PROBLEM STATEMENT ::
Can you copy the lines of every item below word for word, leaving out the pictures?

ROWS ::
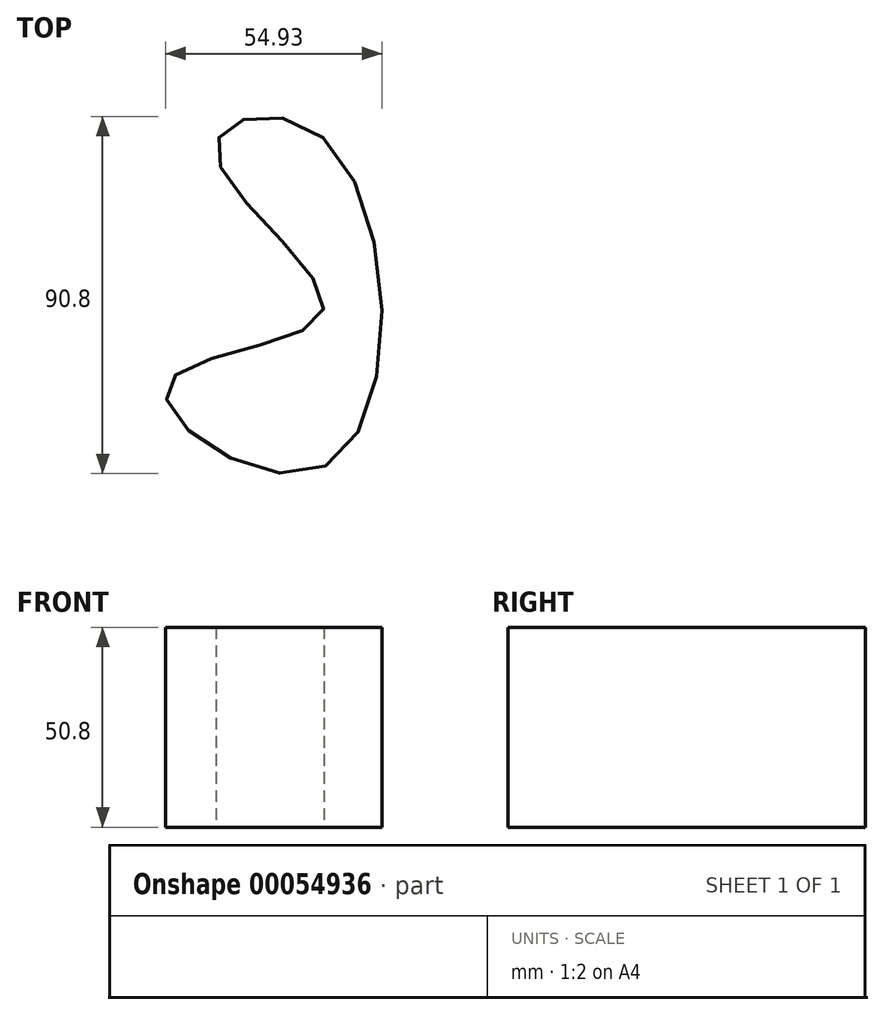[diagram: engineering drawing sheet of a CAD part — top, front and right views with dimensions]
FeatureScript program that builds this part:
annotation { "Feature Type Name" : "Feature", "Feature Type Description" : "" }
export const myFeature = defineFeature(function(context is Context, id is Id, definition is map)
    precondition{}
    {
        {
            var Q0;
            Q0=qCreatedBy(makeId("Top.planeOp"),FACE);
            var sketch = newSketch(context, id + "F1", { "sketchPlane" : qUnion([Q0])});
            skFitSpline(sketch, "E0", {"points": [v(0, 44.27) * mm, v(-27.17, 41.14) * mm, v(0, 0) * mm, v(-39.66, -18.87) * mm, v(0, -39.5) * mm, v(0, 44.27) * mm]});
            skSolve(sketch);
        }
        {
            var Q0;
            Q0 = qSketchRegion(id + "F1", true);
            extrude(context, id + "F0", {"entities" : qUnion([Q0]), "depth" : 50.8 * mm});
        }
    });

SOLUTION TO THIS PROBLEM ::
[diagram: engineering drawing sheet of a CAD part — top, front and right views with dimensions]
FeatureScript program that builds this part:
annotation { "Feature Type Name" : "Feature", "Feature Type Description" : "" }
export const myFeature = defineFeature(function(context is Context, id is Id, definition is map)
    precondition{}
    {
        {
            var Q0;
            Q0=qCreatedBy(makeId("Top.planeOp"),FACE);
            var sketch = newSketch(context, id + "F1", { "sketchPlane" : qUnion([Q0])});
            skFitSpline(sketch, "E0", {"points": [v(0, 44.27) * mm, v(-27.17, 41.14) * mm, v(0, 0) * mm, v(-39.66, -18.87) * mm, v(0, -39.5) * mm, v(0, 44.27) * mm]});
            skSolve(sketch);
        }
        {
            var Q0;
            Q0 = qSketchRegion(id + "F1", true);
            extrude(context, id + "F0", {"entities" : qUnion([Q0]), "depth" : 50.8 * mm});
        }
    });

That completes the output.